L’année suivante, à Paris, il reçoit son premier disque d’or. Il décide alors de s’installer en France, ce pays qui l’accueille à bras ouverts. Témoin, la série de concerts qu’il donne en 1974 à l’Olympia (salle mythique parisienne) : au lieu des 2 semaines prévues, il tiendra l’affiche pendant 5 semaines consécutives ! Après les continents américain et européen, c’est au tour de l’Asie, dans les années 70, de succomber au talent de cet homme discret.
Sans jamais oublier ses racines brésiliennes, Baden Powell a su créer un style unique où se mêlent samba, bossa, musique classique et jazz.
À l’aise dans les studios d’enregistrement, Baden Powell a gravé plus de 70 albums, souvent en Europe.
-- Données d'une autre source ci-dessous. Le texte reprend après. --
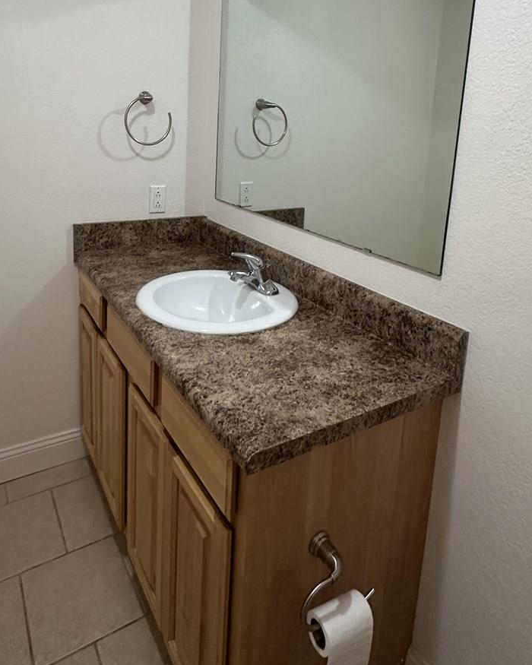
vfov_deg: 67.2
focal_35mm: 24
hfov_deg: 58.4
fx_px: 472
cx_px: 217
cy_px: 193
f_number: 2.2
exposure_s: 1/60
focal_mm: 2.22
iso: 320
Son écriture est marquée par le caractère mélancolique des dessins mélodiques interprétés d’une voix intimiste ou insérés dans ses arpèges touffus.
Ses climats, souvent méditatifs et sensuels, n’oublient pas les constructions rythmiques qui rappellent les racines africaines. Son approche originale de la guitare sait assimiler les apports occidentaux – il s’est frotté à Jean-Sébastien Bach – et les sources traditionnelles de la musique brésilienne (baiào, musiques des chôros, samba…).
La virtuosité n’est jamais gratuite, la maîtrise de l’instrument restant toujours au service d’une expression ou d’une émotion. Ainsi, l’art du balancement – la syncope à l’intérieur du temps qui confère une part de sa couleur à la musique brésilienne – ou la simulation quasi pianistique de l’orchestre par des enchevêtrements complexes de voies complémentaires sont autant d’éléments qui sortent la guitare à cordes de Nylon de sa grammaire obligée.
L’un des traits marquants de cet univers qui fait le lien entre le contrepoint classique et les polyphonies africaines est l’imitation, ou plutôt l’évocation guitaristique d’instruments traditionnels comme le berimbau, arc musical à calebasse du Nordeste utilisé pour accompagner la capoeira, dans la chanson éponyme, ou la cuíca, petit tambour à friction de la samba, dans Garota de Ipanema.